Growing efforts have been devoted in recent years to the development and market transition of new concrete chemistries. A new class of concrete provides a technically and economically viable basis for overcoming the challenges of today’s concrete materials. This concrete relies upon chemically versatile aluminosilicates to render binding effects, which are formed using minimally processed and abundant waste products and possess extended 3D structures integrated with primary bonds. The energy content and carbon footprint of the emerging aluminosilicate-based concrete are an order of magnitude less than those of traditional concrete materials based on calcium silicate binders. The superior chemistry and structure of aluminosilicate-based concrete materials provide them with strength, impermeability, durability, and (hazardous element) encapsulation qualities that far surpass those of traditional Portland cement concrete. The versatile nature of aluminosilicate-based concrete materials enables effective and safe use of substantial quantities of C&D wastes and industrial byproducts. Finally, the aluminosilicate-based binders exhibit a tendency towards crystallization with aging, which raises the value of their demolition waste as quality aggregates when they reach the end of their extended service life.
The proposed project focuses on further lowering the cost and sustainability of aluminosilicate-based concrete materials through value-added use of C&D wastes and some abundant industrial byproducts. The resulting high-recycled-content geopolymer concrete materials could be tailored towards practically all applications of traditional concrete materials. The precast/prestressed concrete industry is the sector within the broader concrete industry that has been more open to the adoption of new technologies, and uses high-performance concrete on a routine basis. Metna Co. will work with both this sector and the broader industry towards development, pilot-scale implementation and market transition of high-recycled-content geopolymer concrete materials. The precast concrete and concrete pipe manufacturers, concrete materials suppliers, builders, and the waste management industry would be Metna Co.’s key partners in scale-up, field evaluation and market transition of the technology.

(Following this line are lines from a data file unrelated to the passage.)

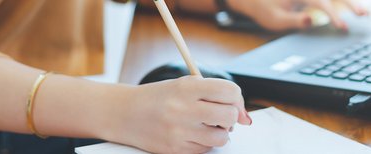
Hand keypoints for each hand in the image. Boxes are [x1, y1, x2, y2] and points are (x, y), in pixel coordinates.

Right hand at [97, 76, 250, 152]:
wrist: (125, 113)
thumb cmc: (159, 98)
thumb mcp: (183, 85)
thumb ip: (215, 94)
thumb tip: (246, 118)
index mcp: (186, 87)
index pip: (229, 91)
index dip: (236, 98)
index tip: (232, 102)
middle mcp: (183, 109)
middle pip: (229, 115)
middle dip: (230, 117)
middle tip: (220, 115)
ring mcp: (179, 131)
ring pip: (222, 137)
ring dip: (220, 132)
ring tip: (205, 125)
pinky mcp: (175, 149)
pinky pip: (206, 149)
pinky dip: (204, 143)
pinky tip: (191, 134)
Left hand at [227, 0, 367, 30]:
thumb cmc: (265, 10)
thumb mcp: (274, 19)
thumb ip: (294, 19)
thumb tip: (312, 20)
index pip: (322, 3)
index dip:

The key environmental benefits of the technology are: (1) close to 90 percent reduction in the carbon footprint of concrete, noting that production of today’s Portland cement for use in concrete accounts for about 7 percent of man-made CO2 emissions; (2) value-added use in geopolymer concrete of major constituents of C&D waste (demolished concrete, waste glass, gypsum, waste concrete sludge) and market-limited industrial byproducts (foundry sand and growing volumes of clean coal combustion ash, which do not suit use in traditional concrete); and (3) effective encapsulation in geopolymer concrete of any toxic elements present in C&D waste, sludge, ash, foundry sand and other waste raw materials. These benefits have been shared with representatives from the concrete industry and other industries whose byproducts will find value-added applications in geopolymer concrete. The letters presented in the proposal indicate that the industry concurs with the envisioned environmental benefits of the technology.